__TASK MATERIAL__.
■ ■ ■

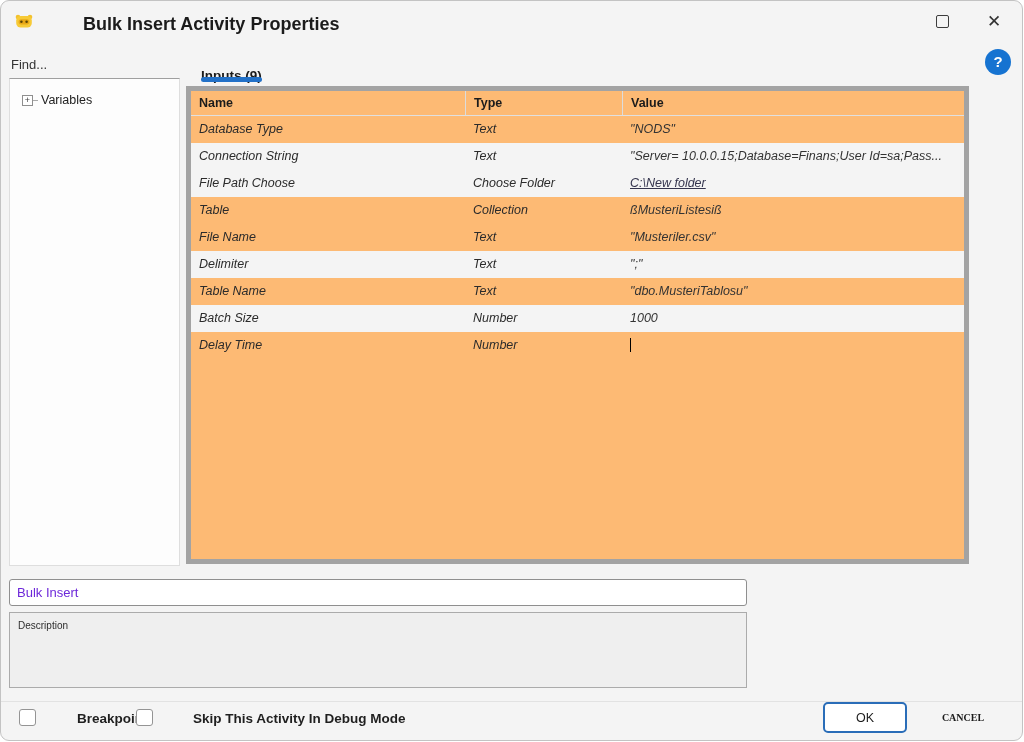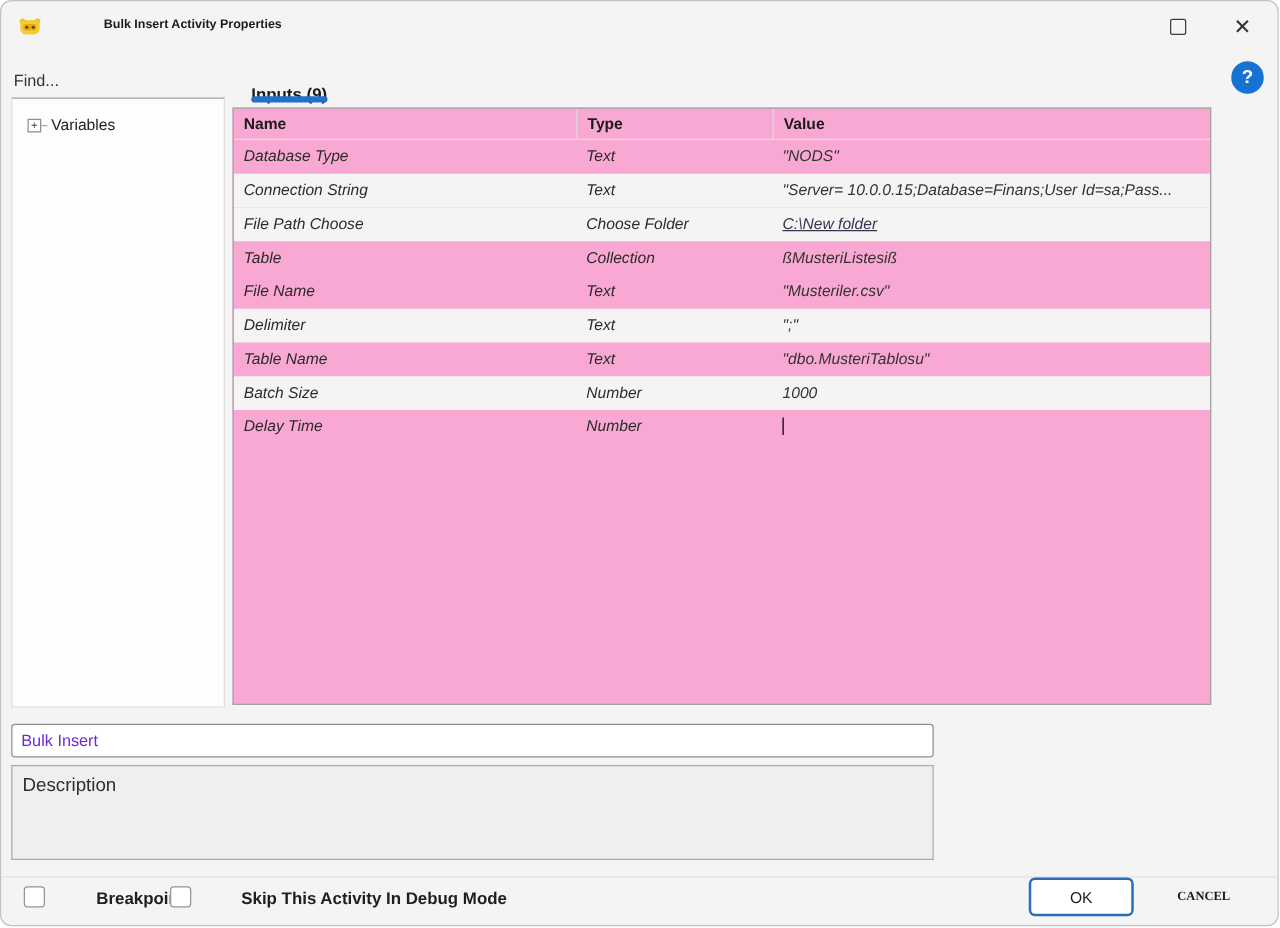--- a/index.html
+++ b/index.html
@@ -5,50 +5,50 @@
   * { margin:0; padding:0; box-sizing:border-box; }
   html,body { width:1024px; height:742px; background:#ffffff; font-family:"Liberation Sans", sans-serif; overflow:hidden; }
   .dialog {
     position:absolute; left:0; top:0; width:1023px; height:741px;
     background:#f4f4f4; border:1px solid #c3c3c3; border-radius:9px;
     overflow:hidden;
   }
   
   .titlebar { position:absolute; left:0; top:0; width:100%; height:40px; }
   .app-icon { position:absolute; left:13px; top:10px; width:20px; height:20px; }
-  .title { position:absolute; left:38px; top:13px; font-size:10px; font-weight:600; color:#1b1b1b;padding-left:44px; }
+  .title { position:absolute; left:38px; top:13px; font-size:18px; font-weight:600; color:#1b1b1b;padding-left:44px; }
   .btn-max { position:absolute; left:935px; top:14px; width:13px; height:13px; border:1.6px solid #3d3d3d; border-radius:2px; background:transparent; cursor:pointer; }
   .btn-close { position:absolute; left:981px; top:9px; width:24px; height:24px; font-size:17px; color:#333; text-align:center; line-height:23px; cursor:pointer; }
   
   .help { position:absolute; left:984px; top:48px; width:26px; height:26px; border-radius:50%; color:#fff; font-size:15px; font-weight:700; text-align:center; line-height:26px; cursor:pointer; }
   
   .find-input { position:absolute; left:10px; top:52px; width:160px; height:22px; border:none; outline:none; background:transparent; font-family:"Liberation Sans",sans-serif; font-size:13px; color:#333; }
   .find-input::placeholder { color:#333; opacity:1; }
   .tree-panel { position:absolute; left:8px; top:77px; width:171px; height:488px; background:#fdfdfd; border:1px solid #dedede; border-top:1px solid #9f9f9f; }
   .tree-node { position:absolute; left:12px; top:14px; display:flex; align-items:center; cursor:pointer; }
   .expander { width:11px; height:11px; border:1px solid #8f8f8f; background:#fff; font-size:9px; line-height:9px; text-align:center; color:#444; cursor:pointer; }
   .tree-dash { width:5px; height:1px; background:#aaa; margin-right:3px; }
   .tree-label { font-size:12.5px; color:#222; }
   
   .tab { position:absolute; left:200px; top:51px; font-size:13.5px; font-weight:600; color:#1b1b1b; cursor:pointer;margin-top:16px; }
   .tab-underline { position:absolute; left:200px; top:76px; width:61px; height:5px; border-radius:3px; }
   
-  .grid { position:absolute; left:185px; top:85px; width:783px; height:478px; background:#f9a8d4; border:1px solid #a3a3a3; overflow:hidden; }
+  .grid { position:absolute; left:185px; top:85px; width:783px; height:478px; background:#fdba74; border:5px solid #a3a3a3; overflow:hidden; }
   .thead { display:grid; grid-template-columns:274px 157px 1fr; height:25px; border-bottom:1px solid #e0e0e0; }
   .th { font-size:12.5px; font-weight:600; color:#1b1b1b; padding-left:8px; line-height:25px; white-space:nowrap; overflow:hidden; }
   .th + .th { border-left:1px solid #dcdcdc; }
   .tr { display:grid; grid-template-columns:274px 157px 1fr; height:27px; cursor:default; }
   .tr.alt { background:#f4f4f4; }
   .td { font-size:12.5px; color:#2b2b2b; padding-left:8px; line-height:27px; white-space:nowrap; overflow:hidden;font-style:italic; }
   .td.value { color:#333; }
   .td.value.link { font-style:italic; text-decoration:underline; color:#35354e; cursor:pointer; }
   .caret { display:inline-block; width:1px; height:14px; background:#000; vertical-align:middle; margin-top:-2px; }
   
   .name-box { position:absolute; left:8px; top:578px; width:738px; height:27px; border:1px solid #8f8f8f; border-radius:3px; background:#fff; font-family:"Liberation Sans",sans-serif; font-size:13px; color:#6d28d9; padding:0 7px; outline:none; }
-  .desc-box { position:absolute; left:8px; top:611px; width:738px; height:76px; border:1px solid #ababab; background:#efefef; font-size:15px; color:#2e2e2e; padding:7px 8px; cursor:text; }
+  .desc-box { position:absolute; left:8px; top:611px; width:738px; height:76px; border:1px solid #ababab; background:#efefef; font-size:10px; color:#2e2e2e; padding:7px 8px; cursor:text; }
   
   .footer-line { position:absolute; left:0; top:700px; width:100%; height:1px; background:#e2e2e2; }
   .checkbox { position:absolute; top:708px; width:17px; height:17px; border:1px solid #949494; border-radius:3px; background:#fff; cursor:pointer; }
   .cb1 { left:18px; } .cb2 { left:135px; }
   .cb-label { position:absolute; top:710px; font-size:13.5px; font-weight:600; color:#1f1f1f;padding-left:34px; }
   .lbl1 { left:42px; } .lbl2 { left:158px; }
   .ok-btn { position:absolute; left:822px; top:701px; width:84px; height:31px; background:#fff; border-radius:5px; font-family:"Liberation Sans",sans-serif; font-size:12.5px; font-weight:400; color:#1b1b1b; cursor:pointer; }
   .cancel-btn { position:absolute; left:922px; top:701px; width:80px; height:31px; background:transparent; border:none; font-family:Liberation Serif, serif; font-size:10px; font-weight:700; color:#1b1b1b; cursor:pointer; }
 </style>
 </head>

■ ■ ■

Return the listing above verbatim and exclude every picture.

__COMPLETED TASK__.
--- a/index.html
+++ b/index.html
@@ -5,50 +5,50 @@
   * { margin:0; padding:0; box-sizing:border-box; }
   html,body { width:1024px; height:742px; background:#ffffff; font-family:"Liberation Sans", sans-serif; overflow:hidden; }
   .dialog {
     position:absolute; left:0; top:0; width:1023px; height:741px;
     background:#f4f4f4; border:1px solid #c3c3c3; border-radius:9px;
     overflow:hidden;
   }
   
   .titlebar { position:absolute; left:0; top:0; width:100%; height:40px; }
   .app-icon { position:absolute; left:13px; top:10px; width:20px; height:20px; }
-  .title { position:absolute; left:38px; top:13px; font-size:10px; font-weight:600; color:#1b1b1b;padding-left:44px; }
+  .title { position:absolute; left:38px; top:13px; font-size:18px; font-weight:600; color:#1b1b1b;padding-left:44px; }
   .btn-max { position:absolute; left:935px; top:14px; width:13px; height:13px; border:1.6px solid #3d3d3d; border-radius:2px; background:transparent; cursor:pointer; }
   .btn-close { position:absolute; left:981px; top:9px; width:24px; height:24px; font-size:17px; color:#333; text-align:center; line-height:23px; cursor:pointer; }
   
   .help { position:absolute; left:984px; top:48px; width:26px; height:26px; border-radius:50%; color:#fff; font-size:15px; font-weight:700; text-align:center; line-height:26px; cursor:pointer; }
   
   .find-input { position:absolute; left:10px; top:52px; width:160px; height:22px; border:none; outline:none; background:transparent; font-family:"Liberation Sans",sans-serif; font-size:13px; color:#333; }
   .find-input::placeholder { color:#333; opacity:1; }
   .tree-panel { position:absolute; left:8px; top:77px; width:171px; height:488px; background:#fdfdfd; border:1px solid #dedede; border-top:1px solid #9f9f9f; }
   .tree-node { position:absolute; left:12px; top:14px; display:flex; align-items:center; cursor:pointer; }
   .expander { width:11px; height:11px; border:1px solid #8f8f8f; background:#fff; font-size:9px; line-height:9px; text-align:center; color:#444; cursor:pointer; }
   .tree-dash { width:5px; height:1px; background:#aaa; margin-right:3px; }
   .tree-label { font-size:12.5px; color:#222; }
   
   .tab { position:absolute; left:200px; top:51px; font-size:13.5px; font-weight:600; color:#1b1b1b; cursor:pointer;margin-top:16px; }
   .tab-underline { position:absolute; left:200px; top:76px; width:61px; height:5px; border-radius:3px; }
   
-  .grid { position:absolute; left:185px; top:85px; width:783px; height:478px; background:#f9a8d4; border:1px solid #a3a3a3; overflow:hidden; }
+  .grid { position:absolute; left:185px; top:85px; width:783px; height:478px; background:#fdba74; border:5px solid #a3a3a3; overflow:hidden; }
   .thead { display:grid; grid-template-columns:274px 157px 1fr; height:25px; border-bottom:1px solid #e0e0e0; }
   .th { font-size:12.5px; font-weight:600; color:#1b1b1b; padding-left:8px; line-height:25px; white-space:nowrap; overflow:hidden; }
   .th + .th { border-left:1px solid #dcdcdc; }
   .tr { display:grid; grid-template-columns:274px 157px 1fr; height:27px; cursor:default; }
   .tr.alt { background:#f4f4f4; }
   .td { font-size:12.5px; color:#2b2b2b; padding-left:8px; line-height:27px; white-space:nowrap; overflow:hidden;font-style:italic; }
   .td.value { color:#333; }
   .td.value.link { font-style:italic; text-decoration:underline; color:#35354e; cursor:pointer; }
   .caret { display:inline-block; width:1px; height:14px; background:#000; vertical-align:middle; margin-top:-2px; }
   
   .name-box { position:absolute; left:8px; top:578px; width:738px; height:27px; border:1px solid #8f8f8f; border-radius:3px; background:#fff; font-family:"Liberation Sans",sans-serif; font-size:13px; color:#6d28d9; padding:0 7px; outline:none; }
-  .desc-box { position:absolute; left:8px; top:611px; width:738px; height:76px; border:1px solid #ababab; background:#efefef; font-size:15px; color:#2e2e2e; padding:7px 8px; cursor:text; }
+  .desc-box { position:absolute; left:8px; top:611px; width:738px; height:76px; border:1px solid #ababab; background:#efefef; font-size:10px; color:#2e2e2e; padding:7px 8px; cursor:text; }
   
   .footer-line { position:absolute; left:0; top:700px; width:100%; height:1px; background:#e2e2e2; }
   .checkbox { position:absolute; top:708px; width:17px; height:17px; border:1px solid #949494; border-radius:3px; background:#fff; cursor:pointer; }
   .cb1 { left:18px; } .cb2 { left:135px; }
   .cb-label { position:absolute; top:710px; font-size:13.5px; font-weight:600; color:#1f1f1f;padding-left:34px; }
   .lbl1 { left:42px; } .lbl2 { left:158px; }
   .ok-btn { position:absolute; left:822px; top:701px; width:84px; height:31px; background:#fff; border-radius:5px; font-family:"Liberation Sans",sans-serif; font-size:12.5px; font-weight:400; color:#1b1b1b; cursor:pointer; }
   .cancel-btn { position:absolute; left:922px; top:701px; width:80px; height:31px; background:transparent; border:none; font-family:Liberation Serif, serif; font-size:10px; font-weight:700; color:#1b1b1b; cursor:pointer; }
 </style>
 </head>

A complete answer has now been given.